Reading passage>
════════════════
County health ranking report showcases disparity between urban and rural areas
03/29/2017 01:01 PM
A report ranking the healthiest counties across the nation again reveals a disparity in health outcomes across Kentucky’s 120 counties.
The eighth annual County Health Rankings report, released Wednesday by the Robert Wood Johnson Foundation and the University of Wisconsin Population Health Institute, reveals where you live influences how well and how long you live, according to Kentucky Youth Advocates.
According to the report, Oldham, Boone, Spencer, Shelby, and Woodford are among the top-five counties in the state achieving the best health outcomes, while Breathitt, Wolfe, Owsley, Knott, and Harlan are among the counties with the worst health outcomes.
“The reality is, children’s health is touched deeply and pervasively by where they live, learn, and play – long before they get to the doctor’s office or dentist’s chair,” said Dr. Terry Brooks, executive director of Kentucky Youth Advocates. “Health begins in strong, loving families. It begins in neighborhoods that guarantee safety and foster healthy practices.”
Ben Chandler, president and CEO of the Foundation for a Healthy Kentucky, said the report shows people living in Eastern and rural Kentucky counties tend to have much poorer health than those in urban Kentucky counties.
“The Rankings also make it clear that good health is influenced by many factors beyond medical care, including whether we can find and afford healthy foods, whether we can exercise safely in our neighborhoods, whether we have health insurance and if that insurance covers preventive care, and how safe our water is to drink and our air is to breathe … for example, whether we are protected from secondhand smoke,” he said in a press release.
════════════════
Excerpted records>
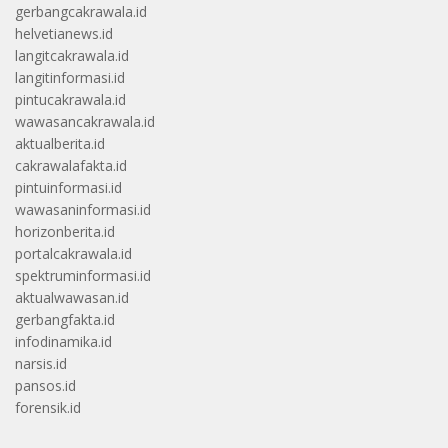
gerbangcakrawala.id
helvetianews.id
langitcakrawala.id
langitinformasi.id
pintucakrawala.id
wawasancakrawala.id
aktualberita.id
cakrawalafakta.id
pintuinformasi.id
wawasaninformasi.id
horizonberita.id
portalcakrawala.id
spektruminformasi.id
aktualwawasan.id
gerbangfakta.id
infodinamika.id
narsis.id
pansos.id
forensik.id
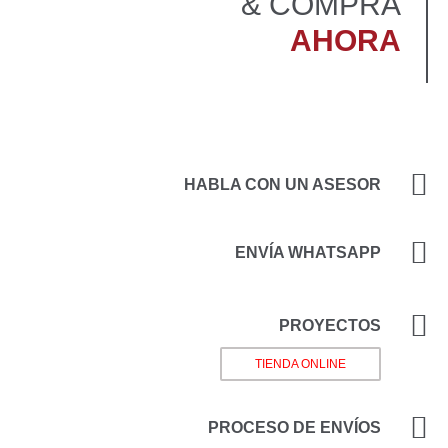
COMPRA &
AHORA
HABLA CON UN ASESOR
ENVÍA WHATSAPP
PROYECTOS
TIENDA ONLINE
PROCESO DE ENVÍOS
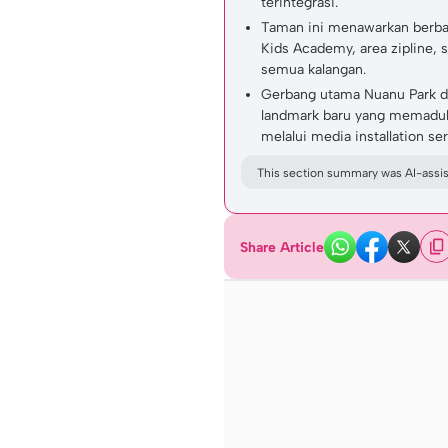
terintegrasi.
Taman ini menawarkan berbaga
Kids Academy, area zipline, 
semua kalangan.
Gerbang utama Nuanu Park di
landmark baru yang memadukan
melalui media installation se
This section summary was AI-assist
Share Article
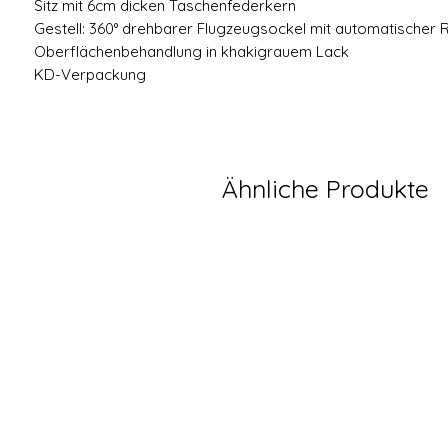
Sitz mit 6cm dicken Taschenfederkern
Gestell: 360° drehbarer Flugzeugsockel mit automatischer R
Oberflächenbehandlung in khakigrauem Lack
KD-Verpackung
Ähnliche Produkte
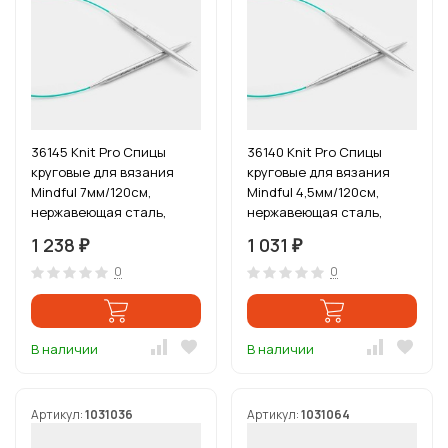
36145 Knit Pro Спицы
36140 Knit Pro Спицы
круговые для вязания
круговые для вязания
Mindful 7мм/120см,
Mindful 4,5мм/120см,
нержавеющая сталь,
нержавеющая сталь,
серебристый
серебристый
1 238
1 031
₽
₽
0
0
В наличии
В наличии
Артикул:
1031036
Артикул:
1031064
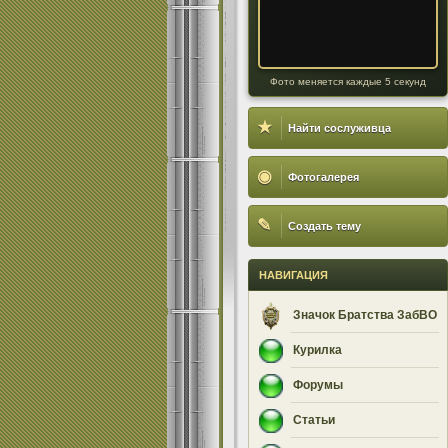
Фото меняется каждые 5 секунд
★
Найти сослуживца
◉
Фотогалерея
✎
Создать тему
НАВИГАЦИЯ
Значок Братства ЗабВО
Курилка
Форумы
Статьи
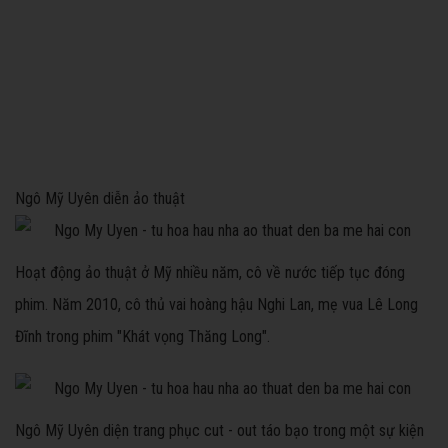
Ngô Mỹ Uyên diễn ảo thuật
Hoạt động ảo thuật ở Mỹ nhiều năm, cô về nước tiếp tục đóng
phim. Năm 2010, cô thủ vai hoàng hậu Nghi Lan, mẹ vua Lê Long
Đĩnh trong phim "Khát vọng Thăng Long".
Ngô Mỹ Uyên diện trang phục cut - out táo bạo trong một sự kiện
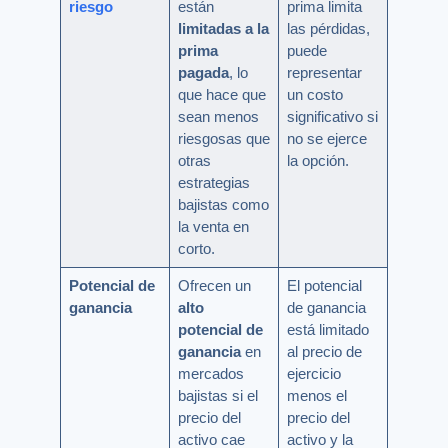
riesgo
están
prima limita
limitadas a la
las pérdidas,
prima
puede
pagada
, lo
representar
que hace que
un costo
sean menos
significativo si
riesgosas que
no se ejerce
otras
la opción.
estrategias
bajistas como
la venta en
corto.
Potencial de
Ofrecen un
El potencial
ganancia
alto
de ganancia
potencial de
está limitado
ganancia
en
al precio de
mercados
ejercicio
bajistas si el
menos el
precio del
precio del
activo cae
activo y la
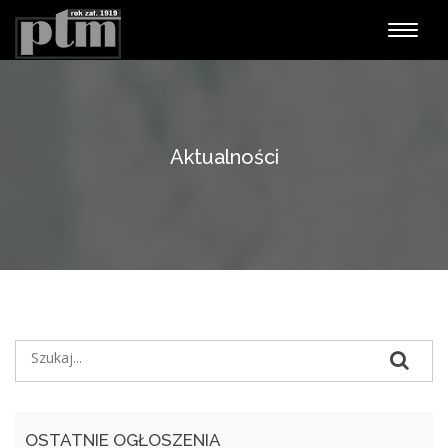
Nawiga
Aktualności
OSTATNIE OGŁOSZENIA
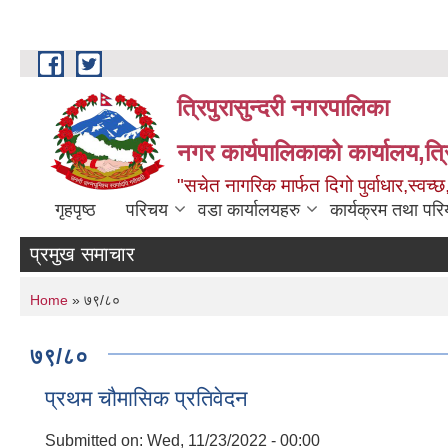
Skip to main content
त्रिपुरासुन्दरी नगरपालिका
नगर कार्यपालिकाको कार्यालय,त्र
"सचेत नागरिक मार्फत दिगो पुर्वाधार,स्व
गृहपृष्ठ
परिचय
वडा कार्यालयहरु
कार्यक्रम तथा पर
प्रमुख समाचार
You are here
Home
» ७९/८०
७९/८०
प्रथम चौमासिक प्रतिवेदन
Submitted on:
Wed, 11/23/2022 - 00:00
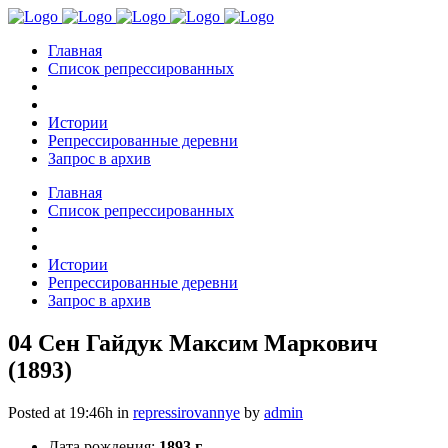
Главная
Список репрессированных
Истории
Репрессированные деревни
Запрос в архив
Главная
Список репрессированных
Истории
Репрессированные деревни
Запрос в архив
04 Сен
Гайдук Максим Маркович
(1893)
Posted at 19:46h
in
repressirovannye
by
admin
Дата рождения:
1893 г.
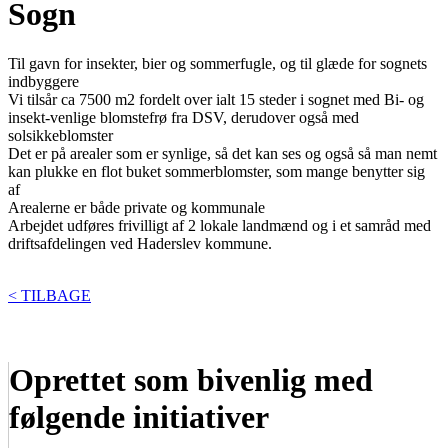
Sogn
Til gavn for insekter, bier og sommerfugle, og til glæde for sognets
indbyggere
Vi tilsår ca 7500 m2 fordelt over ialt 15 steder i sognet med Bi- og
insekt-venlige blomstefrø fra DSV, derudover også med
solsikkeblomster
Det er på arealer som er synlige, så det kan ses og også så man nemt
kan plukke en flot buket sommerblomster, som mange benytter sig
af
Arealerne er både private og kommunale
Arbejdet udføres frivilligt af 2 lokale landmænd og i et samråd med
driftsafdelingen ved Haderslev kommune.
< TILBAGE
Oprettet som bivenlig med
følgende initiativer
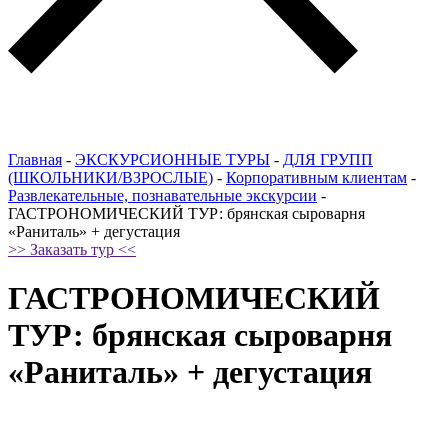
Главная
-
ЭКСКУРСИОННЫЕ ТУРЫ
-
ДЛЯ ГРУПП
(ШКОЛЬНИКИ/ВЗРОСЛЫЕ)
-
Корпоративным клиентам
-
Развлекательные, познавательные экскурсии
-
ГАСТРОНОМИЧЕСКИЙ ТУР: брянская сыроварня
«Раниталь» + дегустация
>> Заказать тур <<
ГАСТРОНОМИЧЕСКИЙ
ТУР: брянская сыроварня
«Раниталь» + дегустация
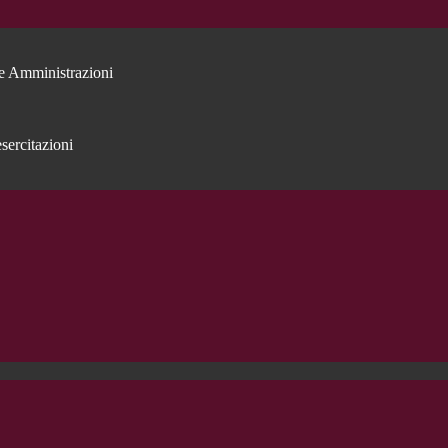
e Amministrazioni
sercitazioni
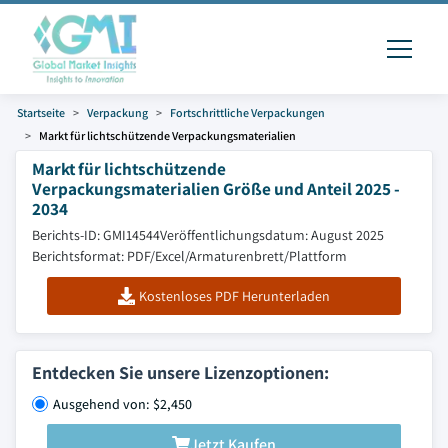
Startseite
Verpackung
Fortschrittliche Verpackungen
Markt für lichtschützende Verpackungsmaterialien
Markt für lichtschützende
Verpackungsmaterialien Größe und Anteil 2025 -
2034
Berichts-ID: GMI14544
Veröffentlichungsdatum: August 2025
Berichtsformat: PDF/Excel/Armaturenbrett/Plattform
Kostenloses PDF Herunterladen
Entdecken Sie unsere Lizenzoptionen:
Ausgehend von: $2,450
Jetzt Kaufen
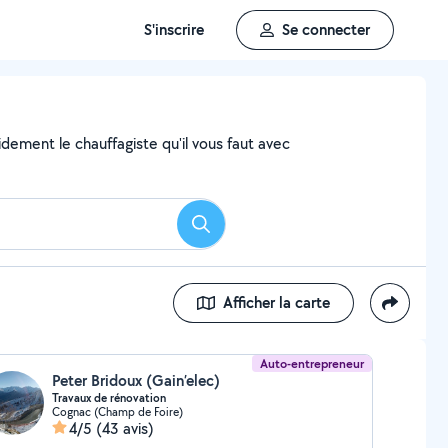
S'inscrire
Se connecter
dement le chauffagiste qu'il vous faut avec
Rechercher
Afficher la carte
Auto-entrepreneur
Peter Bridoux (Gain’elec)
Travaux de rénovation
Cognac (Champ de Foire)
4/5
(43 avis)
════════════════
Problem to work on> Carry on the news story about Kentucky's county health rankings, picking up right after its last sentence.

Output of the exercise>
In an effort to achieve better outcomes for health, especially for children, Brooks said that the work must start in with families, their neighborhoods, and their schools.
“It begins with accessible grocery stores that have fresh fruits and vegetables and public places with clean, smoke-free air,” Brooks said. “Health is safe and nurturing early care settings for infants and toddlers. It is a good education and having the family financial resources needed to make ends meet.”
Chandler pushed for broader smoke-free policies in the state in an effort to affect outcomes.
“The most significant thing every community, employer and school system in Kentucky can do, if it hasn’t already, is to pass a smoke-free policy,” Chandler said. “Smoking affects nearly every organ of the body, and is responsible for more than one in five deaths in Kentucky.”